--- Texto fornecido ---

SUSPENSÃO DA PRESCRIÇÃO
RESPONSABILIDADE CRIMINAL
EXTINÇÃO
FALSIFICAÇÃO DE DOCUMENTO
BURLA
Sumário

I) O prazo máximo de 3 anos de suspensão da prescrição a que se refere o n.º2 do artigo 120.º é exclusivo da suspensão provocada pela pendência do procedimento a partir da notificação da acusação [artigo 120.º, n.º 1, alínea b), do Código Penal].
II) Nos demais casos de suspensão da prescrição previstos nas alíneas c), d) e e) do n.º1 do artigo 120.º, não existe qualquer limite para a duração da suspensão.
III) In casu, a pretendida extinção da responsabilidade criminal por prescrição não ocorre, uma vez que havendo que ressalvar por inteiro o tempo de suspensão decorrente da pendência do procedimento a partir da notificação da acusação, este último com o limite máximo de 3 anos, só no ano de 2013 ocorreria o prazo de prescrição a que alude o n.º 3 do artigo 120.º do Código Penal.

---

**Pedido escrito 1**
O sumário sobre a prescrição confirma as afirmações (a), (b) e (c)? Responda a cada uma com sim ou não e cite as palavras do sumário que o decidem.
(a) O prazo máximo de 3 anos de suspensão aplica-se a todos os casos de suspensão da prescrição.
(b) Nos casos das alíneas c), d) e e) do n.º 1 do artigo 120.º, a suspensão não tem limite de duração.
(c) No caso concreto, a responsabilidade criminal extinguiu-se por prescrição.
**Pedido escrito 2**
Transcreva o trecho dos registos que vai da linha com "family: Geraniaceae" até ao fim dos registos, ambos incluídos, sem as imagens.
Os registos não têm qualquer relação com o texto.

--- Material da tarefa ---

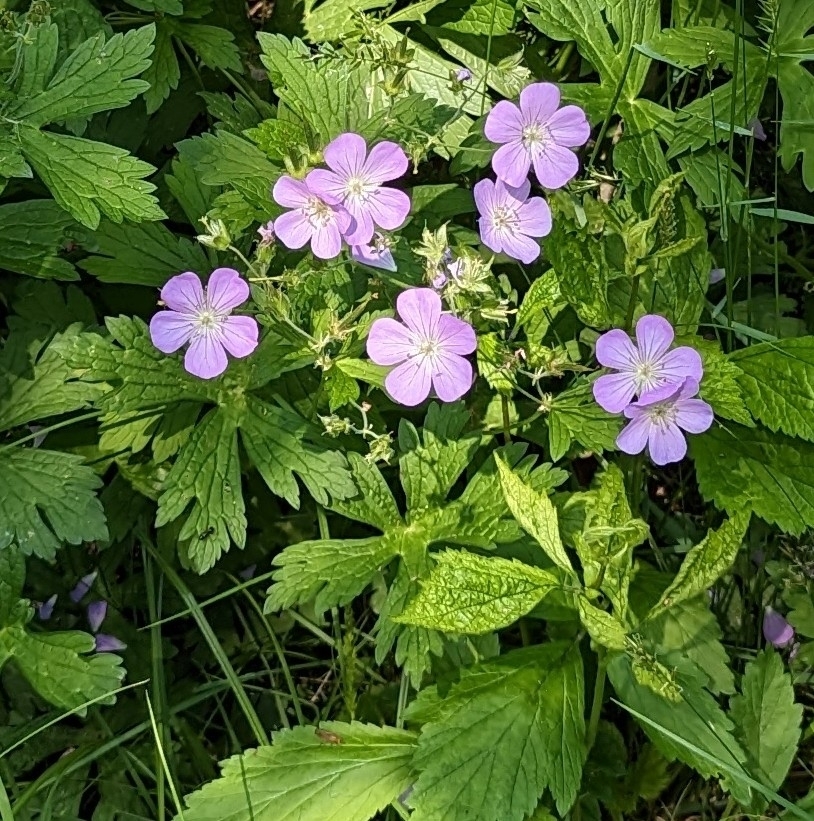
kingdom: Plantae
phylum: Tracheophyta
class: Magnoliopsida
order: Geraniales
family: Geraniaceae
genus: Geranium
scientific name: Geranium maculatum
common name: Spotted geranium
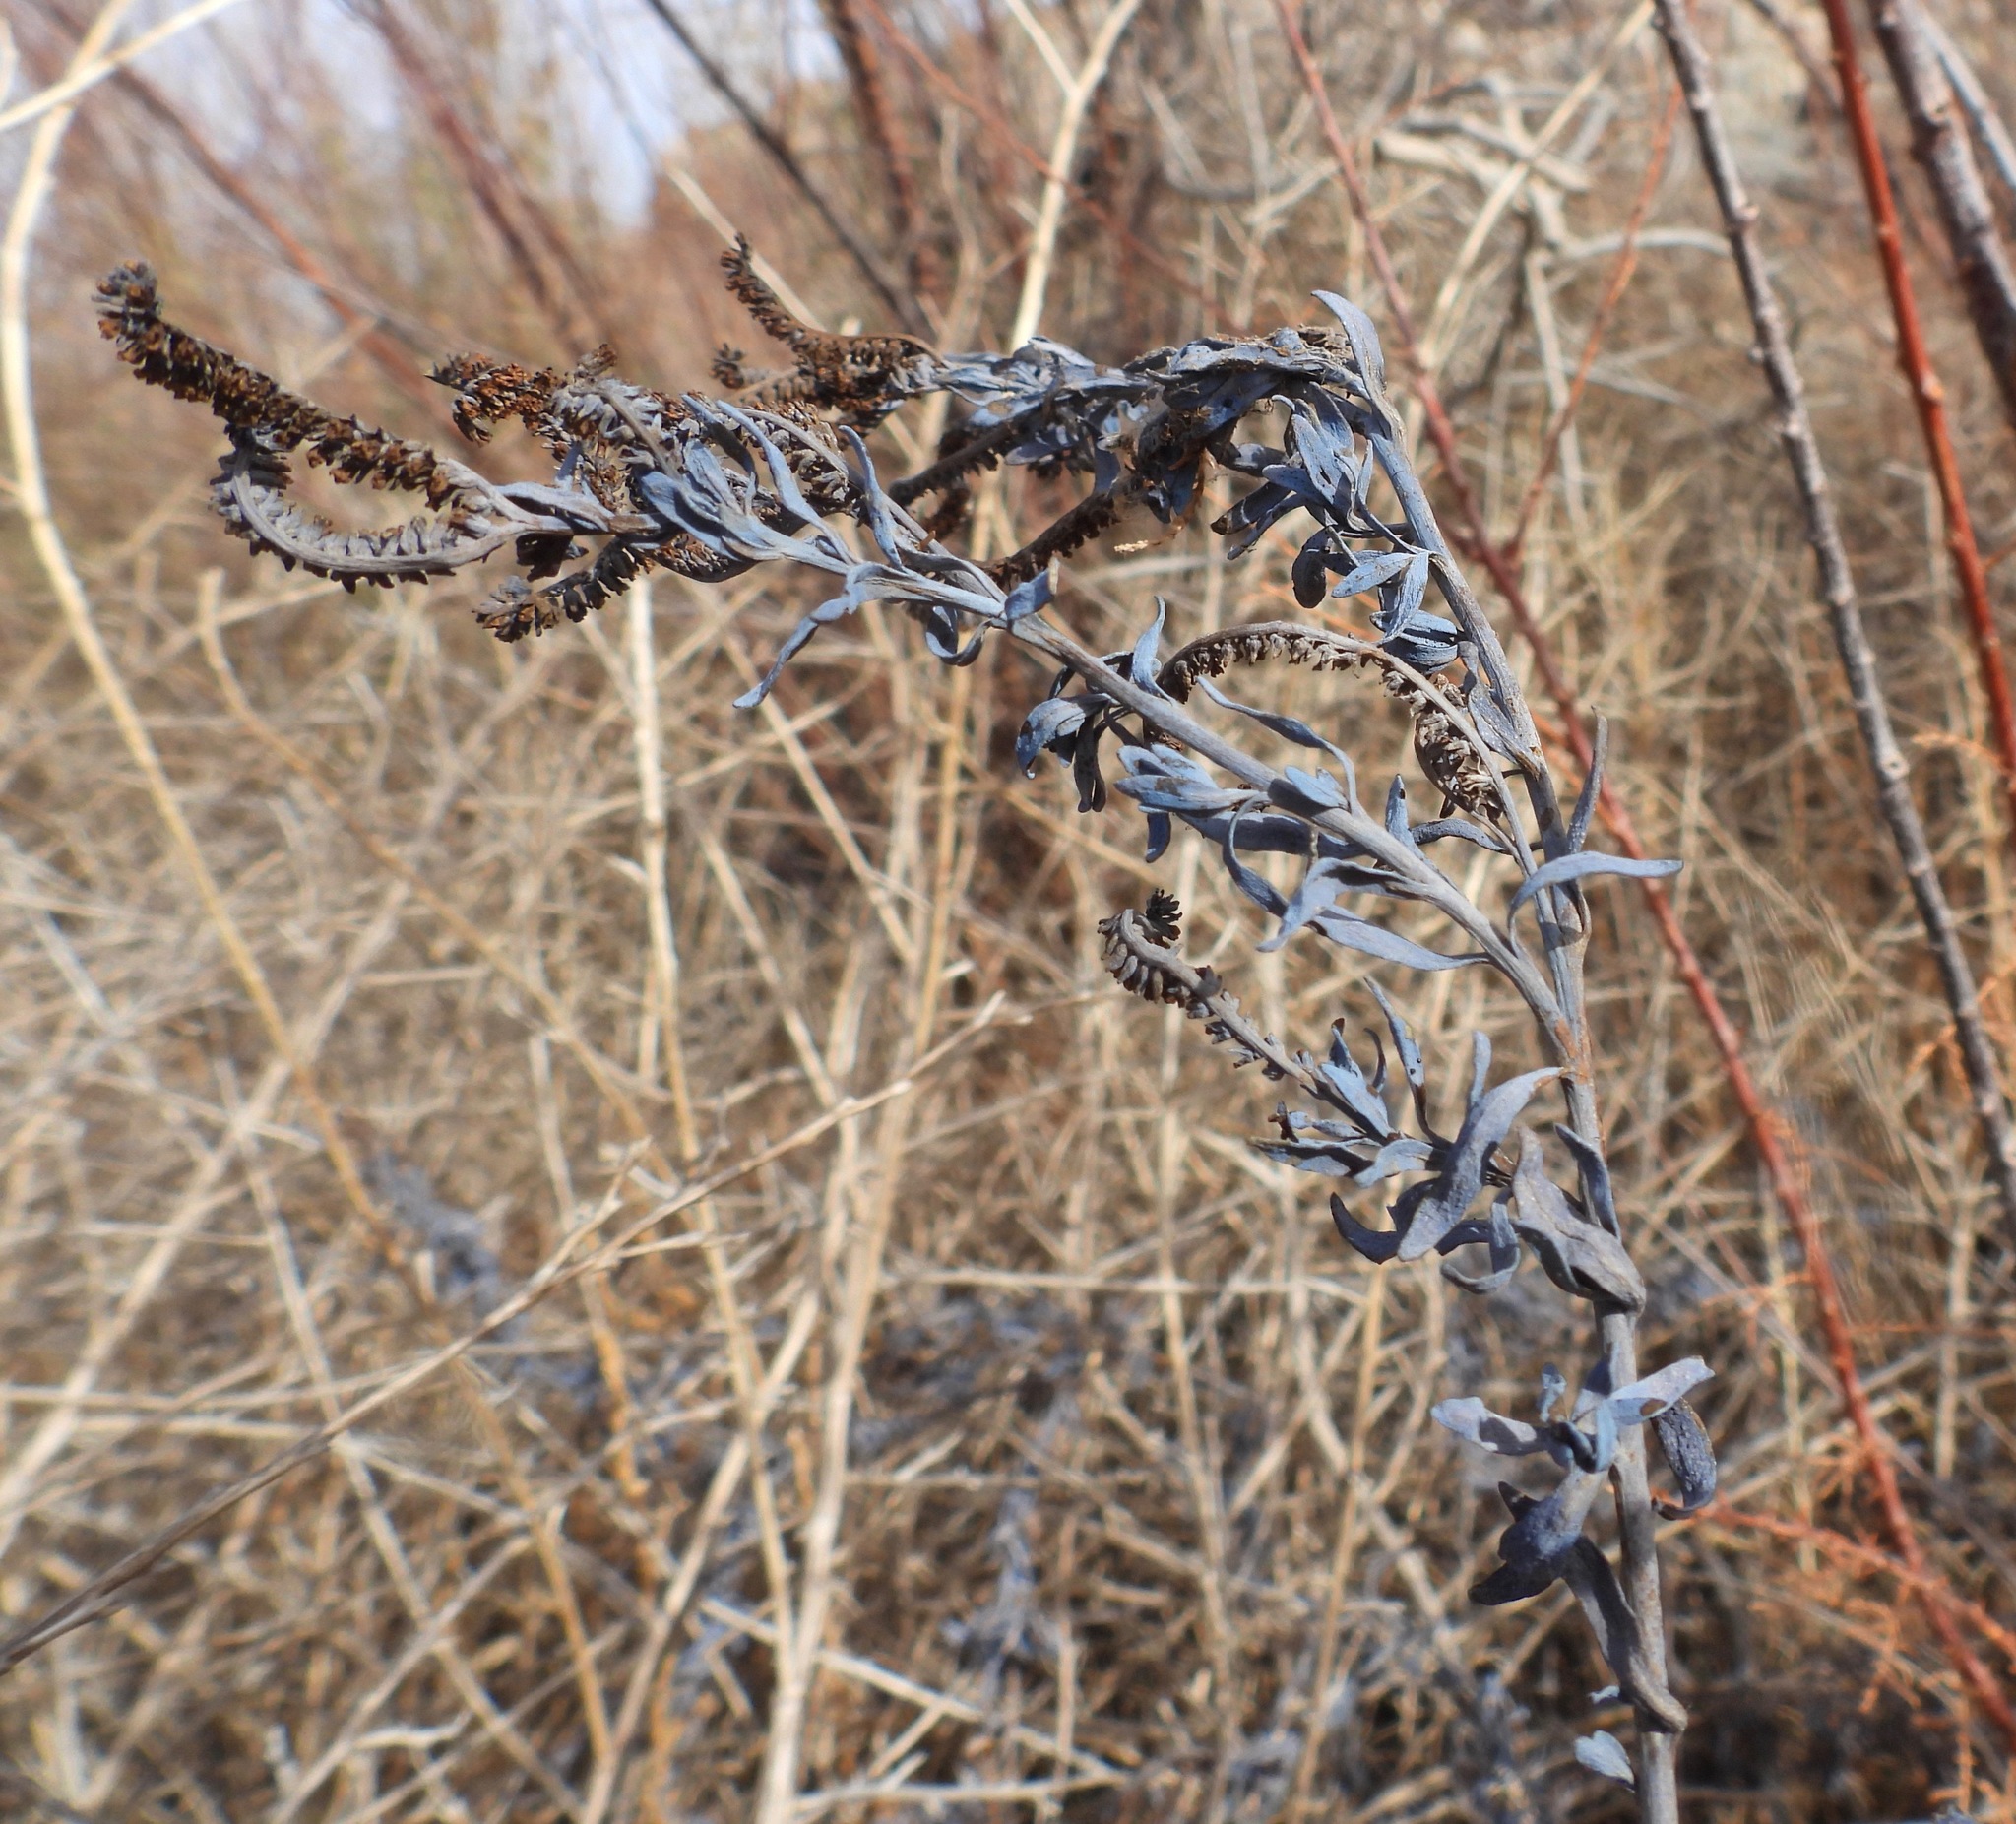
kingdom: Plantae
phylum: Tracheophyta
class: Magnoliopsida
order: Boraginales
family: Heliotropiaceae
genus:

---

**Resposta elaborada 1**
(a) Não: "é exclusivo da suspensão provocada pela pendência do procedimento a partir da notificação da acusação".
(b) Sim: "não existe qualquer limite para a duração da suspensão".
(c) Não: "a pretendida extinção da responsabilidade criminal por prescrição não ocorre".

**Resposta elaborada 2**
family: Geraniaceae
genus: Geranium
scientific name: Geranium maculatum
common name: Spotted geranium
kingdom: Plantae
phylum: Tracheophyta
class: Magnoliopsida
order: Boraginales
family: Heliotropiaceae
genus:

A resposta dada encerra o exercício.